While the guidance does not prohibit schools or districts from using any particular nondiscriminatory policy, it does call into question some policies that have historically excluded Black and Latino students disproportionately and are of questionable educational value—including “zero tolerance” discipline policies which require mandatory consequences for certain infractions, and policies that prevent students from returning to school after completion of a court sentence, which compound the often discriminatory effects of the juvenile and criminal justice systems. Perhaps the most absurd and outrageous are policies which allow or require suspension or expulsion for students who have been truant—punishing children for being absent by forcing them to be absent.

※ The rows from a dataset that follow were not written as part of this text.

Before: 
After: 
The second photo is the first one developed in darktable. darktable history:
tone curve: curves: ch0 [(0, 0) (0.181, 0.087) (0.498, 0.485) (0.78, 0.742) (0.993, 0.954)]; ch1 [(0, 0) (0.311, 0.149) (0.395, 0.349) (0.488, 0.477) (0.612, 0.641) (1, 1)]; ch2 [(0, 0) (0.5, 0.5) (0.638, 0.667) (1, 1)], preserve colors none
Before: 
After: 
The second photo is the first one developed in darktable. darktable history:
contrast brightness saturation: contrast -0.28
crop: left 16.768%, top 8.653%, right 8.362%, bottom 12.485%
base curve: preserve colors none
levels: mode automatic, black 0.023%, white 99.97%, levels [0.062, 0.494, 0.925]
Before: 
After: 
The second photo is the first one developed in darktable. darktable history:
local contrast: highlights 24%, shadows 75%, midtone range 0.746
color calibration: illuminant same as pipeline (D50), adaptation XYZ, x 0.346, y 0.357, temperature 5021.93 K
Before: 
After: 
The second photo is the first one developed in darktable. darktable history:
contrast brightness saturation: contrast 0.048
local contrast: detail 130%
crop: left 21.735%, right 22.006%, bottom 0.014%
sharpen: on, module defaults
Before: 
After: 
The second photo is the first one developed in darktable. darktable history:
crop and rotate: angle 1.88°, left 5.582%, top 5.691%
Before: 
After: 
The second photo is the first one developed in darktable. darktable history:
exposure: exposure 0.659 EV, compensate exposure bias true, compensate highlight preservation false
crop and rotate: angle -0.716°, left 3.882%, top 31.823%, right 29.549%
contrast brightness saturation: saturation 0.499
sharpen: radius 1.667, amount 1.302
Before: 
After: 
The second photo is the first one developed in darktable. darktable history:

The new guidance recommendations are valuable to everyone concerned about success for all of the nation’s children—including students, parents, educators, and community members. Information is available at this government website for almost every school and district in the country showing how many students were suspended or expelled, whether Black or Latino students or students with disabilities were suspended at higher rates than other students, and how individual schools and districts compare. Check your own school district now. Check too your own school or district’s code of conduct to see whether the discipline policy is focused on creating a positive school climate and preventing misbehavior, whether consequences are clear, appropriate, and consistent, and whether there is a commitment to fairness in the application of discipline.
Then, follow up.
The new guidance reiterates the longstanding right of parents to seek federal intervention on behalf of their children’s civil rights. If you are a parent and believe that your child has been discriminated against on the basis of his or her race, color, national origin, sex, or disability, file a complaint with the U.S. Department of Education Office for Civil Rights (OCR) through the online form here. Go to school board meetings and ask questions. Meet with your neighbors to learn about the experience of students in your community’s schools. Use the additional resources provided by the government’s school discipline website. With all of this information—what Dr. King called “collection of the facts to determine whether injustices are alive”—you can make your case in the media, organize around school board elections, reach out to local and state elected officials, and come together with others to demand change.